Directions for this task: If a line of the records contains the word "price", list it.

Records provided:

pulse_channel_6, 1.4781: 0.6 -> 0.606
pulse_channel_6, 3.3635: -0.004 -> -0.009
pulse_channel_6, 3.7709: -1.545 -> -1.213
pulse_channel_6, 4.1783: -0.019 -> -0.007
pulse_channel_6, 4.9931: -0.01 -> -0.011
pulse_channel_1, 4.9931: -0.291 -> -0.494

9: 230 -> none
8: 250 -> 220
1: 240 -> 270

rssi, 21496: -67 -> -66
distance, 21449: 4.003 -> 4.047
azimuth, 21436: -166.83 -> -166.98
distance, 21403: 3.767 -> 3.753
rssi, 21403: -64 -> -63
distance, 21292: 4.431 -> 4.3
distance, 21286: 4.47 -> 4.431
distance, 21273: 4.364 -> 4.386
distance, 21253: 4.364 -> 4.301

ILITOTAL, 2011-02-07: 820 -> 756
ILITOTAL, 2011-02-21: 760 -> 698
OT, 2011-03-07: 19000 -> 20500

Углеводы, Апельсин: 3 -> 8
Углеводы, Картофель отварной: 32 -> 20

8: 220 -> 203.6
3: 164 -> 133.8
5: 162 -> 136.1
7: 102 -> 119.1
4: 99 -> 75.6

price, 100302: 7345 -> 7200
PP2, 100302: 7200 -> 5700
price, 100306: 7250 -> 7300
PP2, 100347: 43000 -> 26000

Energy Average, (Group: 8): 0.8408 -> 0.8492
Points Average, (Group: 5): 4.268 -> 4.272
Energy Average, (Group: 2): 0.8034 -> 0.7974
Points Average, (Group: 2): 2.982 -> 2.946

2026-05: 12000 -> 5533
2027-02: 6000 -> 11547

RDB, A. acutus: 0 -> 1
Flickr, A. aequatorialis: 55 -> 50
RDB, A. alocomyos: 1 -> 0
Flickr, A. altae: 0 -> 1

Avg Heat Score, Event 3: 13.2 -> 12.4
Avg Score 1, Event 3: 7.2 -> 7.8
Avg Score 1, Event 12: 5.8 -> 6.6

Solution for this problem:
price, 100302: 7345 -> 7200
price, 100306: 7250 -> 7300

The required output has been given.